* TASK DIRECTIONS *
Go through the data and copy every line in which "format" appears.

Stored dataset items
-- Opening Marker --

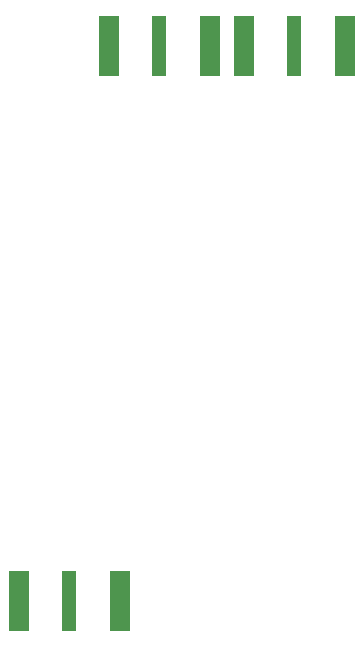
<source format=gtp>
G04 #@! TF.FileFunction,Paste,Top*
%FSLAX46Y46*%
G04 Gerber Fmt 4.6, Leading zero omitted, Abs format (unit mm)*
G04 Created by KiCad (PCBNEW 4.0.4+e1-6308~48~ubuntu16.04.1-stable) date Thu Dec  1 19:25:44 2016*
%MOMM*%
%LPD*%
G01*
G04 APERTURE LIST*
%ADD10C,0.100000*%
%ADD11R,1.778000X5.080000*%
%ADD12R,1.270000X5.080000*%
G04 APERTURE END LIST*
D10*
D11*
X76644500Y-80010000D03*
X68135500Y-80010000D03*
D12*
X72390000Y-80010000D03*
D11*
X60515500Y-127000000D03*
X69024500Y-127000000D03*
D12*
X64770000Y-127000000D03*
D11*
X88074500Y-80010000D03*
X79565500Y-80010000D03*
D12*
X83820000Y-80010000D03*
M02*

</source>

-- Closing Marker --

* RESULT *
<source format=gtp>
G04 Gerber Fmt 4.6, Leading zero omitted, Abs format (unit mm)*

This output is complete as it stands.